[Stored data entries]
◆ ◆ ◆ ◆
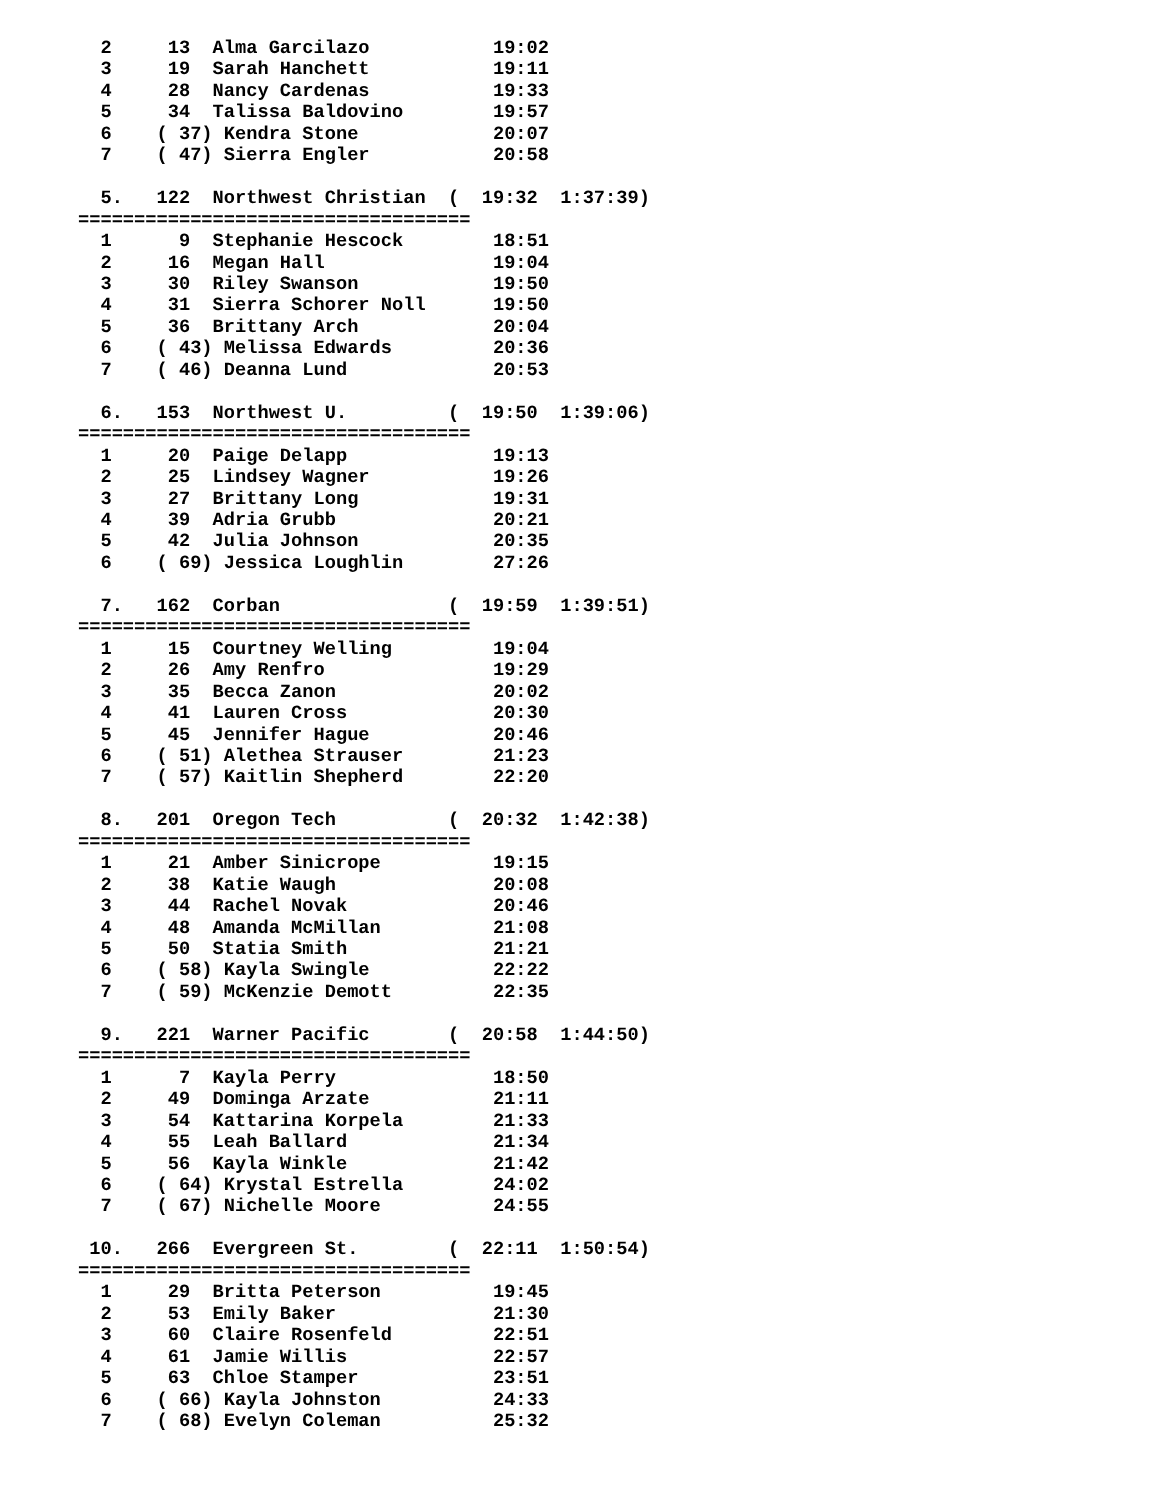2     13  Alma Garcilazo           19:02
  3     19  Sarah Hanchett           19:11
  4     28  Nancy Cardenas           19:33
  5     34  Talissa Baldovino        19:57
  6    ( 37) Kendra Stone            20:07
  7    ( 47) Sierra Engler           20:58

  5.   122  Northwest Christian  (  19:32  1:37:39)
===================================
  1      9  Stephanie Hescock        18:51
  2     16  Megan Hall               19:04
  3     30  Riley Swanson            19:50
  4     31  Sierra Schorer Noll      19:50
  5     36  Brittany Arch            20:04
  6    ( 43) Melissa Edwards         20:36
  7    ( 46) Deanna Lund             20:53

  6.   153  Northwest U.         (  19:50  1:39:06)
===================================
  1     20  Paige Delapp             19:13
  2     25  Lindsey Wagner           19:26
  3     27  Brittany Long            19:31
  4     39  Adria Grubb              20:21
  5     42  Julia Johnson            20:35
  6    ( 69) Jessica Loughlin        27:26

  7.   162  Corban               (  19:59  1:39:51)
===================================
  1     15  Courtney Welling         19:04
  2     26  Amy Renfro               19:29
  3     35  Becca Zanon              20:02
  4     41  Lauren Cross             20:30
  5     45  Jennifer Hague           20:46
  6    ( 51) Alethea Strauser        21:23
  7    ( 57) Kaitlin Shepherd        22:20

  8.   201  Oregon Tech          (  20:32  1:42:38)
===================================
  1     21  Amber Sinicrope          19:15
  2     38  Katie Waugh              20:08
  3     44  Rachel Novak             20:46
  4     48  Amanda McMillan          21:08
  5     50  Statia Smith             21:21
  6    ( 58) Kayla Swingle           22:22
  7    ( 59) McKenzie Demott         22:35

  9.   221  Warner Pacific       (  20:58  1:44:50)
===================================
  1      7  Kayla Perry              18:50
  2     49  Dominga Arzate           21:11
  3     54  Kattarina Korpela        21:33
  4     55  Leah Ballard             21:34
  5     56  Kayla Winkle             21:42
  6    ( 64) Krystal Estrella        24:02
  7    ( 67) Nichelle Moore          24:55

 10.   266  Evergreen St.        (  22:11  1:50:54)
===================================
  1     29  Britta Peterson          19:45
  2     53  Emily Baker              21:30
  3     60  Claire Rosenfeld         22:51
  4     61  Jamie Willis             22:57
  5     63  Chloe Stamper            23:51
  6    ( 66) Kayla Johnston          24:33
  7    ( 68) Evelyn Coleman          25:32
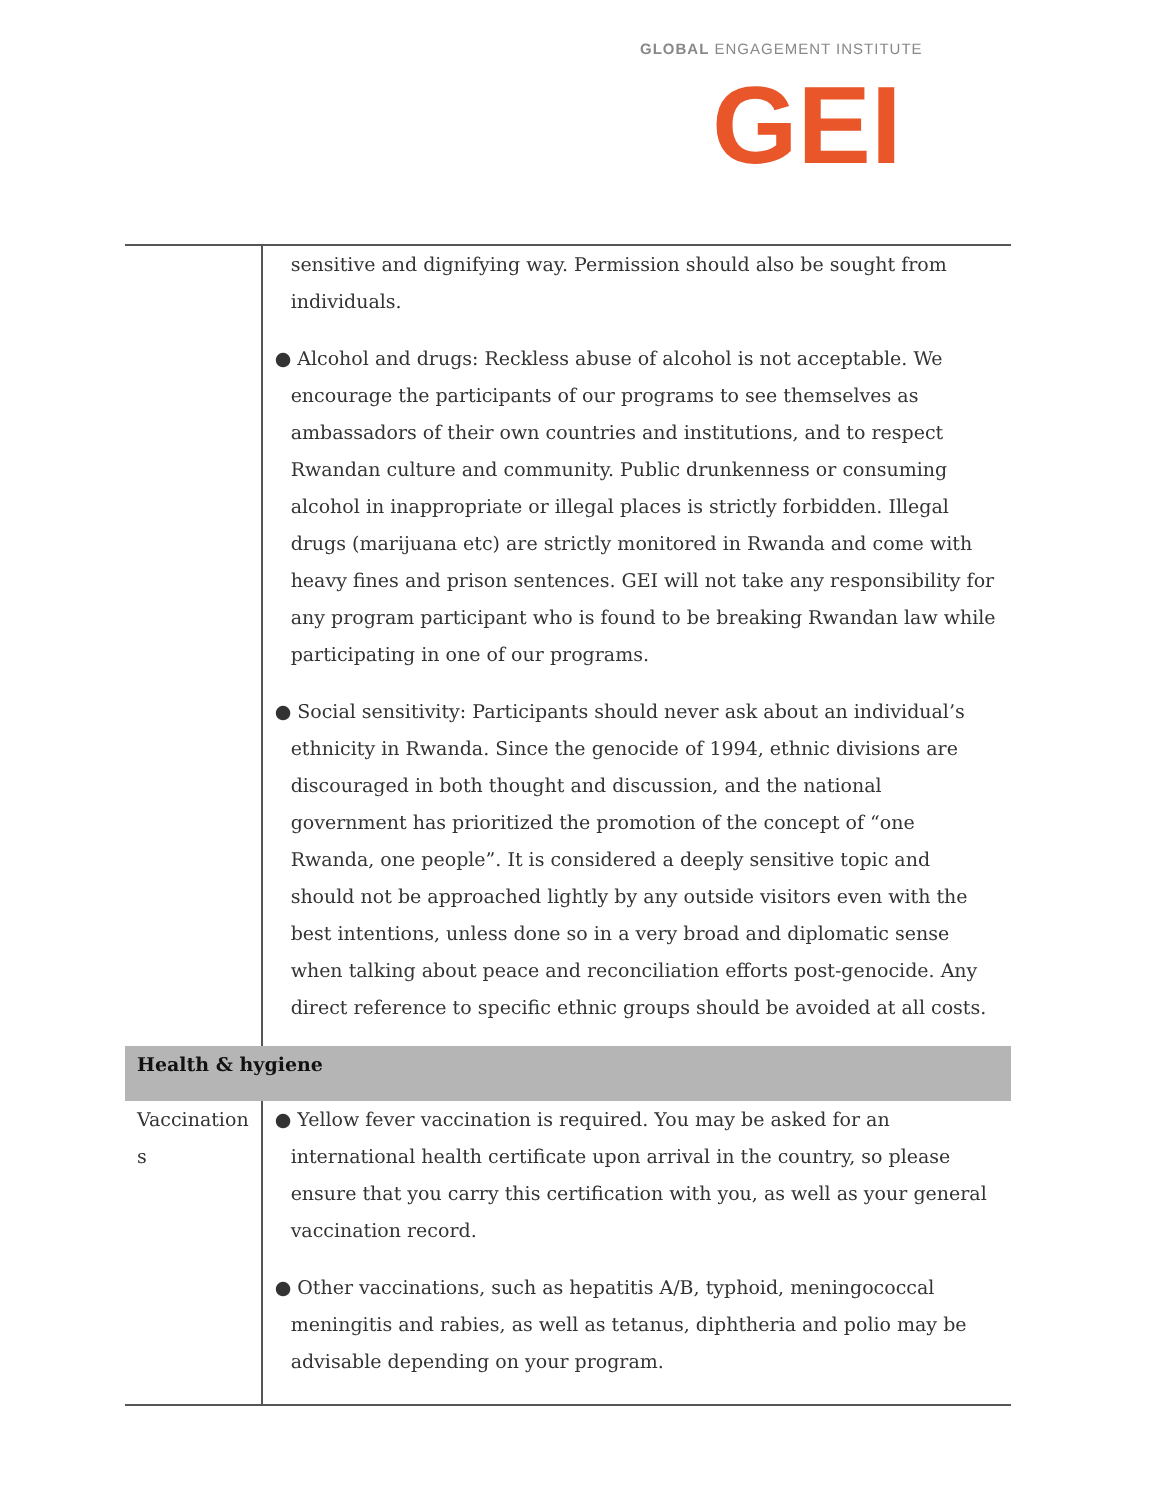GLOBAL ENGAGEMENT INSTITUTE
GEI
| | sensitive and dignifying way. Permission should also be sought from individuals. ● Alcohol and drugs: Reckless abuse of alcohol is not acceptable. We encourage the participants of our programs to see themselves as ambassadors of their own countries and institutions, and to respect Rwandan culture and community. Public drunkenness or consuming alcohol in inappropriate or illegal places is strictly forbidden. Illegal drugs (marijuana etc) are strictly monitored in Rwanda and come with heavy fines and prison sentences. GEI will not take any responsibility for any program participant who is found to be breaking Rwandan law while participating in one of our programs. ● Social sensitivity: Participants should never ask about an individual’s ethnicity in Rwanda. Since the genocide of 1994, ethnic divisions are discouraged in both thought and discussion, and the national government has prioritized the promotion of the concept of “one Rwanda, one people”. It is considered a deeply sensitive topic and should not be approached lightly by any outside visitors even with the best intentions, unless done so in a very broad and diplomatic sense when talking about peace and reconciliation efforts post-genocide. Any direct reference to specific ethnic groups should be avoided at all costs. |
| Health & hygiene | |
| Vaccination s | ● Yellow fever vaccination is required. You may be asked for an international health certificate upon arrival in the country, so please ensure that you carry this certification with you, as well as your general vaccination record. ● Other vaccinations, such as hepatitis A/B, typhoid, meningococcal meningitis and rabies, as well as tetanus, diphtheria and polio may be advisable depending on your program. |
◆ ◆ ◆ ◆
Exercise requirements:
In the entries above, find every line holding the word "Northwest" and copy it out.

Result for this exercise:
  5.   122  Northwest Christian  (  19:32  1:37:39)
  6.   153  Northwest U.         (  19:50  1:39:06)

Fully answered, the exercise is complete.